Starting at the line that contains "collectors: E. E. Terrell & L. E. Brown" and continuing through the end of the material, write those lines out again with "locality" swapped for "location" and everything else left unchanged.

** Start Rows **

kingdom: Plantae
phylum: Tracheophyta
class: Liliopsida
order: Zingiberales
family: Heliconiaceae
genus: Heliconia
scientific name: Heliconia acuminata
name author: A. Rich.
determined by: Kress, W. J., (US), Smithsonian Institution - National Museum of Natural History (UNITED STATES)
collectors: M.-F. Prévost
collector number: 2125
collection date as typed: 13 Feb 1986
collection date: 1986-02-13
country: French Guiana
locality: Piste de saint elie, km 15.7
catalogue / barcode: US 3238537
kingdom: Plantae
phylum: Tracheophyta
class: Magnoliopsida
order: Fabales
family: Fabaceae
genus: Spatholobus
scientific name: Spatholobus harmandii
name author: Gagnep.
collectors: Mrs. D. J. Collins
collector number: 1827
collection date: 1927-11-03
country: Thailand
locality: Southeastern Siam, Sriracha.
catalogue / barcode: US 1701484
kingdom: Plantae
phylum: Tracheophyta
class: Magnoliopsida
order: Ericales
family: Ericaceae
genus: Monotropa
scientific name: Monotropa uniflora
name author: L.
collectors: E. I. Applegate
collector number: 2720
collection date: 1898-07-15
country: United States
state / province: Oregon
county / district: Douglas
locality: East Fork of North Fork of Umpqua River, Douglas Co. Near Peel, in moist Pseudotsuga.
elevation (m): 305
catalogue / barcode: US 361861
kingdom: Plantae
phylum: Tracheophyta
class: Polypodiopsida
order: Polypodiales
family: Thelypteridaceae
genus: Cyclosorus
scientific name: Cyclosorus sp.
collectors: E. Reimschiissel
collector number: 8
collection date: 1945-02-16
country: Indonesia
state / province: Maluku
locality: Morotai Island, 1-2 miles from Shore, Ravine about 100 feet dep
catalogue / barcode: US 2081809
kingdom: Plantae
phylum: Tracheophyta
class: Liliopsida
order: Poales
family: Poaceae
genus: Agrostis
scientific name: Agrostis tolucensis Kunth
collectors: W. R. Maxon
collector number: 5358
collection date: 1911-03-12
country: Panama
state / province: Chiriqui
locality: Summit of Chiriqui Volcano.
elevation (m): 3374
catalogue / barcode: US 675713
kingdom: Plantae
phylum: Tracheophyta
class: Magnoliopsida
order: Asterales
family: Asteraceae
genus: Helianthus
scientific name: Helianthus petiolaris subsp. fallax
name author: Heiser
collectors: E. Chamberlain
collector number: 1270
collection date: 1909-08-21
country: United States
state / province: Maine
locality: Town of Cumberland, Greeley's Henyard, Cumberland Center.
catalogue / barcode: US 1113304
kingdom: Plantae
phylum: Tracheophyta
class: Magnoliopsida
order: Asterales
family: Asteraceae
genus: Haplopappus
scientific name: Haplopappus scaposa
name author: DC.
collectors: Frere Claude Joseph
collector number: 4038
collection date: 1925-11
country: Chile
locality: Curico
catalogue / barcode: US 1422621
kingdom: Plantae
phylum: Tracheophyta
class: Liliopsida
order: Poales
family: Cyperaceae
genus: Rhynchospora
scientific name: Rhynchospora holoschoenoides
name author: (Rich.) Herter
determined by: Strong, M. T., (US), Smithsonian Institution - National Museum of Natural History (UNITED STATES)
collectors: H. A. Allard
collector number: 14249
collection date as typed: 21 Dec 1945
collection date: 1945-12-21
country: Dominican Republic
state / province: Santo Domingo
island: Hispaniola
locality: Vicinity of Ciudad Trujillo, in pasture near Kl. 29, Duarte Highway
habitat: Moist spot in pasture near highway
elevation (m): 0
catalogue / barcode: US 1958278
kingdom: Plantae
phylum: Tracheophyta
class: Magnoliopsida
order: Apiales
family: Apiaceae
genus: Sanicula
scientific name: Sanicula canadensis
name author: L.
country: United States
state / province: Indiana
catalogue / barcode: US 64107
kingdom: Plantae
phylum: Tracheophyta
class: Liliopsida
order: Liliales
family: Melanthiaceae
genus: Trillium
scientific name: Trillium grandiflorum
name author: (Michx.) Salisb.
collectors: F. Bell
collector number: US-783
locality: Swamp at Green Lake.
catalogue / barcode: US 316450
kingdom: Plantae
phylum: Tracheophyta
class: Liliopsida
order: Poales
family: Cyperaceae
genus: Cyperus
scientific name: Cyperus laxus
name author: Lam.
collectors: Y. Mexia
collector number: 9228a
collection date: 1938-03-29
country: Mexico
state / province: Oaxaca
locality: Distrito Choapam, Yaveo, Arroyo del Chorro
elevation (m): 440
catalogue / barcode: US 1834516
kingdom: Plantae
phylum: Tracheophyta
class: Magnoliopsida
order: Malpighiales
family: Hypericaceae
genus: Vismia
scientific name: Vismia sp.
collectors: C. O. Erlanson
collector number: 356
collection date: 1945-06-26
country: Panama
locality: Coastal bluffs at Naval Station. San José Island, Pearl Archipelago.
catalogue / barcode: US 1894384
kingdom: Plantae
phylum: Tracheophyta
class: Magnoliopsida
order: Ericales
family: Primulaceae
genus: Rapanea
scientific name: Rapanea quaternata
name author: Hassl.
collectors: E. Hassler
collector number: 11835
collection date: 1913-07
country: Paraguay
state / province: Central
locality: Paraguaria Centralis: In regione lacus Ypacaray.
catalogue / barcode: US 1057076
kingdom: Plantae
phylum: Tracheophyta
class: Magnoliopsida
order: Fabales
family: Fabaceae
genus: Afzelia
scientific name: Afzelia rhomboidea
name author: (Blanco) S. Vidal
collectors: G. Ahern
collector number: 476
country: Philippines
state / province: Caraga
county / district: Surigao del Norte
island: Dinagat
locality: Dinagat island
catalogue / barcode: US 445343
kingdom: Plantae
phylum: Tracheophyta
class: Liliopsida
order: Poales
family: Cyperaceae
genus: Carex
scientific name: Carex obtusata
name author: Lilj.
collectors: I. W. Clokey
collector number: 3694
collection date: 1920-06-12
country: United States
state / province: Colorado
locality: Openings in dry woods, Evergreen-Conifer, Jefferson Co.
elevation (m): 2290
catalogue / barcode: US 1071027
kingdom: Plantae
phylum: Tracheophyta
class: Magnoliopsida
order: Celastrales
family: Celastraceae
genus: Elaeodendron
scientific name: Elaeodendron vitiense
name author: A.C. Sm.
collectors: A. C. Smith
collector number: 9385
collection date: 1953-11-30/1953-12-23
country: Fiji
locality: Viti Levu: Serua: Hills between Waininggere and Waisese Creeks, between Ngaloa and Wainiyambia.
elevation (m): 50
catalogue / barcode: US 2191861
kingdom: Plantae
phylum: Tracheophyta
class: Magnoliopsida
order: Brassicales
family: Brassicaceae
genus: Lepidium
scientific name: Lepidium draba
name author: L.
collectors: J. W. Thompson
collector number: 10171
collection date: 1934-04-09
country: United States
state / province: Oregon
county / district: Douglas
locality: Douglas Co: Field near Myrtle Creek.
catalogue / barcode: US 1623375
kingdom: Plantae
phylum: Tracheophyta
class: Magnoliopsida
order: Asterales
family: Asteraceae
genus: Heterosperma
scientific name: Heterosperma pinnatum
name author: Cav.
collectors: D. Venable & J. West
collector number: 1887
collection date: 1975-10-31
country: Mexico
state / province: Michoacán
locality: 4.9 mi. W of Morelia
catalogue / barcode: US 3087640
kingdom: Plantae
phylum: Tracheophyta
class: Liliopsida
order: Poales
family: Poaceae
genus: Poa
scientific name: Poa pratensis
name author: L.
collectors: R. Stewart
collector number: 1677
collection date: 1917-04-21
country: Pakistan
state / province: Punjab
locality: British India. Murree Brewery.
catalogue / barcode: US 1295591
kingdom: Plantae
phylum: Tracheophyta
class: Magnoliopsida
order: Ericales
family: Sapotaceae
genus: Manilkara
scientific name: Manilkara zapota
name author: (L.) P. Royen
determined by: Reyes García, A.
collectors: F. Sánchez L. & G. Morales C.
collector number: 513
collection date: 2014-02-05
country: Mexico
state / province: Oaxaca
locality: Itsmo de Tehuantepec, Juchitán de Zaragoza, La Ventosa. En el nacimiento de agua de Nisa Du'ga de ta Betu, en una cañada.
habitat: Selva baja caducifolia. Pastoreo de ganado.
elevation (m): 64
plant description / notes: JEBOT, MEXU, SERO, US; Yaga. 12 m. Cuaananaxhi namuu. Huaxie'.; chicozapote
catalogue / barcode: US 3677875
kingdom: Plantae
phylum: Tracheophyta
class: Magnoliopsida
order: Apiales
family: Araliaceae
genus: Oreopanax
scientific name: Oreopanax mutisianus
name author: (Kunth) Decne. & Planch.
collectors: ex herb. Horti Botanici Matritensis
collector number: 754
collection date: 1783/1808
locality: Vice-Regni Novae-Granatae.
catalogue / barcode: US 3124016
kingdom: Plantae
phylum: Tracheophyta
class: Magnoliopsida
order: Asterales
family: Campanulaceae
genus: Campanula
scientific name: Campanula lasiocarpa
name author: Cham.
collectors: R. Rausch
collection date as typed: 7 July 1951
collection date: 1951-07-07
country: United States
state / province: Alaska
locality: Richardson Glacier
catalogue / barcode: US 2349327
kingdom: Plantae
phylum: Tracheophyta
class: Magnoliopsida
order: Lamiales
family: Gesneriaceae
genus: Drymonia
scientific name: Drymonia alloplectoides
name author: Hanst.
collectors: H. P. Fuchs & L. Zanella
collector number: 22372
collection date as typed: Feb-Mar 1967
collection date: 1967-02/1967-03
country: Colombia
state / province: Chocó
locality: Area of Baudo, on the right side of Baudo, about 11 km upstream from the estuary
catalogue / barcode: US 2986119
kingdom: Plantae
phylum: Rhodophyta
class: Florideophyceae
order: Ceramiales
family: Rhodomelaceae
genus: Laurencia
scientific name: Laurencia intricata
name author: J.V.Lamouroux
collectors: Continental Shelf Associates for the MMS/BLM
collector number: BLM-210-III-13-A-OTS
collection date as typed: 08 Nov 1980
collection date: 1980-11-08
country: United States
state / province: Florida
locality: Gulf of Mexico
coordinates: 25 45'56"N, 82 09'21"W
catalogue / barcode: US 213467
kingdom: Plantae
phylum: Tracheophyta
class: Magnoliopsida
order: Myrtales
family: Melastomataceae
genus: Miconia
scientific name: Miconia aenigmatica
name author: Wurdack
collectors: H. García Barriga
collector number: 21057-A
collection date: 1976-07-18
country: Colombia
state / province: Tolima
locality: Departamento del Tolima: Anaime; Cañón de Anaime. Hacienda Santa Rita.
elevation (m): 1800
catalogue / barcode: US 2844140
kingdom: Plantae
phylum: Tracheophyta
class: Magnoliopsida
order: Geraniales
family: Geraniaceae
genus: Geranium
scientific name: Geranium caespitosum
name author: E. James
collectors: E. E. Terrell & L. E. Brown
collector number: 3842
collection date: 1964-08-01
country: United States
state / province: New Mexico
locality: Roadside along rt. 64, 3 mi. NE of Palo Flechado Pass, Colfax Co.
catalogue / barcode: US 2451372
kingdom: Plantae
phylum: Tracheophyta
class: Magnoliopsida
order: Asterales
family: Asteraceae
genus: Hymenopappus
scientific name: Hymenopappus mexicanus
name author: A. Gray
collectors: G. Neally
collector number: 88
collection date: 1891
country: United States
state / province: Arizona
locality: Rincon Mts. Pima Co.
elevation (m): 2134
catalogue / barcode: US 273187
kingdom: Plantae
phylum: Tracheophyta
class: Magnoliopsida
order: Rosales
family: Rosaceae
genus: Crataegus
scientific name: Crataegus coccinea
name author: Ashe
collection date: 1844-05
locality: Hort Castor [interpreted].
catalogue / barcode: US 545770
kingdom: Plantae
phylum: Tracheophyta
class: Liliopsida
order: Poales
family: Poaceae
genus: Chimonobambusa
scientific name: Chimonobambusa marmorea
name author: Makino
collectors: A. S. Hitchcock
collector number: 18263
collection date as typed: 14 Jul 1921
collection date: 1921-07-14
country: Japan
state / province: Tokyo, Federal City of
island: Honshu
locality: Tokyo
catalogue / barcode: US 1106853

** End Rows **

*Answer for the task*:
collectors: E. E. Terrell & L. E. Brown
collector number: 3842
collection date: 1964-08-01
country: United States
state / province: New Mexico
location: Roadside along rt. 64, 3 mi. NE of Palo Flechado Pass, Colfax Co.
catalogue / barcode: US 2451372
kingdom: Plantae
phylum: Tracheophyta
class: Magnoliopsida
order: Asterales
family: Asteraceae
genus: Hymenopappus
scientific name: Hymenopappus mexicanus
name author: A. Gray
collectors: G. Neally
collector number: 88
collection date: 1891
country: United States
state / province: Arizona
location: Rincon Mts. Pima Co.
elevation (m): 2134
catalogue / barcode: US 273187
kingdom: Plantae
phylum: Tracheophyta
class: Magnoliopsida
order: Rosales
family: Rosaceae
genus: Crataegus
scientific name: Crataegus coccinea
name author: Ashe
collection date: 1844-05
location: Hort Castor [interpreted].
catalogue / barcode: US 545770
kingdom: Plantae
phylum: Tracheophyta
class: Liliopsida
order: Poales
family: Poaceae
genus: Chimonobambusa
scientific name: Chimonobambusa marmorea
name author: Makino
collectors: A. S. Hitchcock
collector number: 18263
collection date as typed: 14 Jul 1921
collection date: 1921-07-14
country: Japan
state / province: Tokyo, Federal City of
island: Honshu
location: Tokyo
catalogue / barcode: US 1106853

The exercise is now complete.